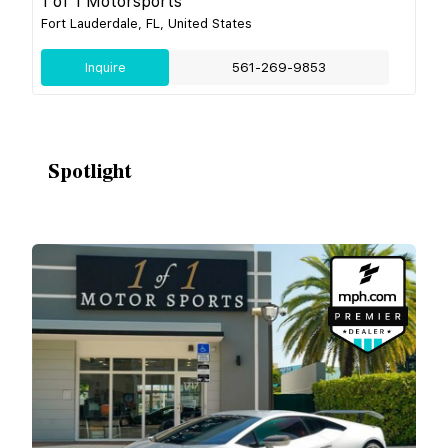
1 of 1 Motorsports
Fort Lauderdale, FL, United States
Inquire
561-269-9853
Spotlight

**REQUIRED WORK:**
Give the listing above again in its entirety, exactly as written and free of images.

**TASK ANSWER:**
1 of 1 Motorsports
Fort Lauderdale, FL, United States
Inquire
561-269-9853
Spotlight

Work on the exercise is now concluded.